When comparing informativeness methods and phraseness methods for a given collection, two aspects play a role: Multi-word terms are often considered to be better terms than single-word terms (see Sect. 5.3). On the other hand, multi-word terms have lower frequencies than single-word terms (see Sect. 3.1), which makes them sparse in small collections. In the case of a small collection, consisting of 1 or a few documents, the frequency criterion will select mostly single-word terms. For that reason, KLIP performs better than C-Value. In addition to that, we also saw in Sect. 5.1.1 that KLP without the informativeness criterion also outperforms C-Value. As we pointed out in Sect. 3.3, both methods select terms on the basis of different criteria: In C-Value, the score for a term is discounted if the term is nested in frequent longer terms (e.g. the score for ‘surgery clinic’ would be discounted because it is embedded in the relatively frequent term ‘plastic surgery clinic’). In KLP, on the other hand, the frequency of the term as a whole is compared to the frequencies of the unigrams that it contains; the intuition is that relatively frequent multi-word terms that are composed of relatively low-frequent unigrams (e.g. ‘ad hoc’, ‘new york’) are the strongest phrases. We found that the KLP criterion tends to generate better terms than the C-Value criterion.Hypothesis: We expect C-Value and KLIP to give the best results for collections and use cases where multi-word terms are important. CB, PLM and FP are also capable of extracting multi-words but the scores of multi-words are expected to be lower than the scores of single-words for these methods. On the other hand, C-Value cannot extract single-word terms, which we expect to be a weakness because single-words can also be good terms.
-
Language. In compounding languages such as Dutch and German, noun compounds are written as a single word, e.g. boottocht ‘boat trip’. In English, these compounds are written as separate words. As a result, the proportion of relevant terms that consist of multiple words is higher for English than for a compounding language such as Dutch. For example, the proportion of multi-words in the user-formulated Boolean queries for the Dutch collection QUINN is only 16 %. The proportions of multi-word phrases in the ground truth term lists for Author Profiling and Personalized Query Suggestion are 50 and 57 % respectively. This implies that (a) we cannot generalize the results in this paper to all languages and (b) although it is to be recommended to tune the \(\gamma\) parameter for any new collection, this is even more important in the case of a new language.
-
Domain. In the scientific domain (in our case the Author Profiling and Personalized Query Suggestion collections), more than half of the user-selected terms are multi-word terms. A method with a phraseness component is therefore the best choice (KLIP with a low \(\gamma\) or C-Value) for collections of scientific English documents.
-
Use case and evaluation method.

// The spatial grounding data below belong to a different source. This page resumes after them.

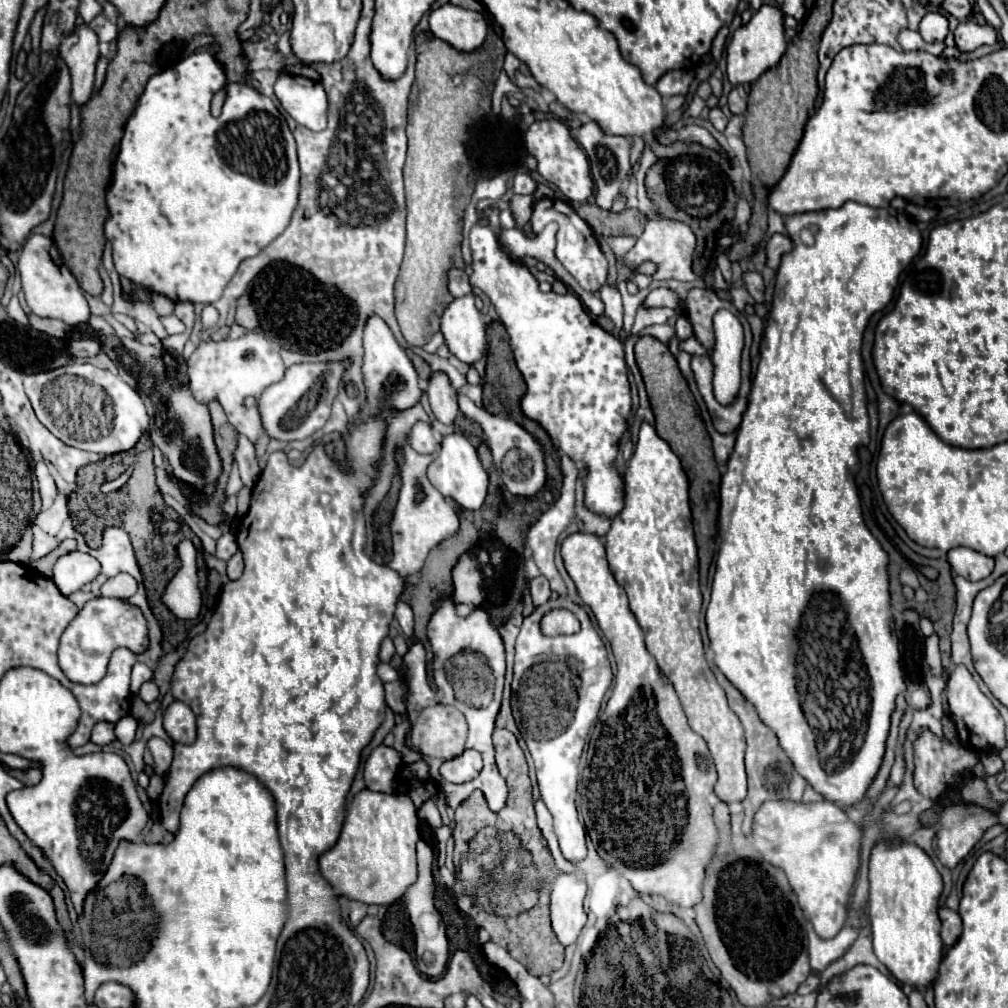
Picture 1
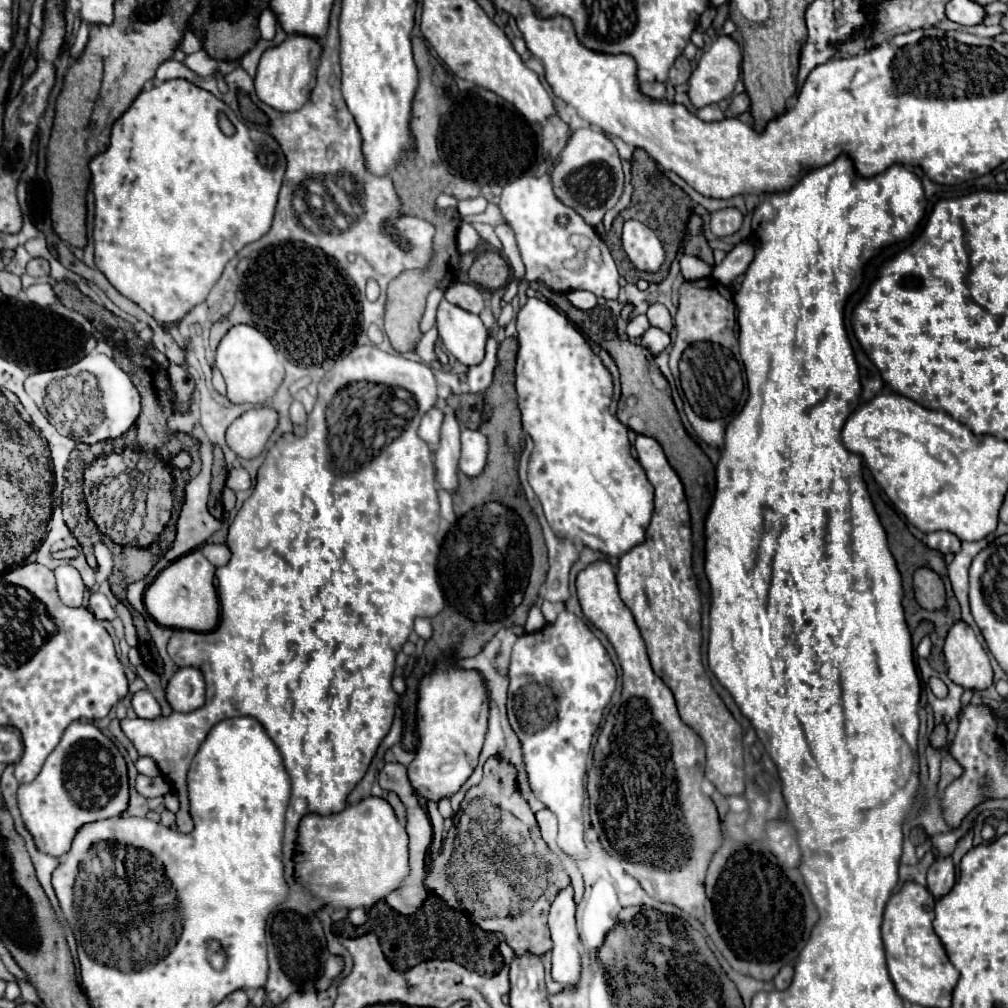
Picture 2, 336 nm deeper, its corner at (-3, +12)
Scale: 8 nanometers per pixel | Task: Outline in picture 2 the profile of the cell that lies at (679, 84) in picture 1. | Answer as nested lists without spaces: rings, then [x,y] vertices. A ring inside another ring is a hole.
[[[643,82],[639,88],[641,88],[643,94],[647,94],[647,96],[651,96],[655,100],[661,100],[665,96],[665,90],[667,90],[665,82]]]

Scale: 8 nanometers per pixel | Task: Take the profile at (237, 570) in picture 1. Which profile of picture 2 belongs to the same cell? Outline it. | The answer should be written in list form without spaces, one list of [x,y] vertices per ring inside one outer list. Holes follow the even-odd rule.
[[[193,550],[169,564],[145,590],[145,608],[161,626],[209,632],[217,627],[219,618],[219,602],[213,578],[215,566],[203,556],[201,550]]]

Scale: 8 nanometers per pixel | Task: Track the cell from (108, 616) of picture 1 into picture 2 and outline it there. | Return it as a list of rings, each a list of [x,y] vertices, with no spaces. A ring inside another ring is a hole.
[[[93,592],[89,596],[89,608],[101,620],[113,620],[117,616],[115,610],[113,610],[113,606],[109,604],[109,600],[101,592]]]

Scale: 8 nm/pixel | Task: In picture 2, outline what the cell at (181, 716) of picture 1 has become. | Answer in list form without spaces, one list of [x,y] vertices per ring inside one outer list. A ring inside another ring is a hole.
[[[179,668],[165,692],[175,712],[193,712],[205,702],[203,674],[197,668]]]

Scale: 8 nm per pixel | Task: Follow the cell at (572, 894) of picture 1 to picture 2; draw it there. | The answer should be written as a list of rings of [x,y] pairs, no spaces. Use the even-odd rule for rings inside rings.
[[[573,886],[563,888],[551,904],[549,910],[549,928],[553,940],[553,980],[563,986],[575,986],[581,972],[581,956],[579,956],[579,934],[575,928],[575,898]]]

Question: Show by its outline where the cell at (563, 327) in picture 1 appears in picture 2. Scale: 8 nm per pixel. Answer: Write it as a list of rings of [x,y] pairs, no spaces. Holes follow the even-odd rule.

For Author Profiling, multi-word terms are highly important if the profile is meant for human interpretation (such as keywords in a digital library, or on an author profile): human readers prefer multi-word terms because of their descriptiveness. This implies that when terms are meant for human interpretation, a method with a phraseness component is the best choice (KLIP with a low \(\gamma\) or C-Value). On the other hand, in cases where terms are used as query terms, single-word terms might be more effective, and PLM or FP would be preferable.
6 Conclusion
-
larger collections lead to better terms.
-
for collections larger than 10,000 words, the best performing method for the task of author profiling is Kullback–Leibler divergence for Informativeness and Phraseness (KLIP) (Tomokiyo and Hurst 2003).
-
for modeling smaller collections up to 5,000 words, the best performing method for the task of author profiling is Parsimonious Language Models (PLM) (Hiemstra et al. 2004). for PLM, we recommend to empirically choose (tune) the \(\lambda\) parameter for each new combination of foreground and background collections because the optimal value differs between collections and background corpora.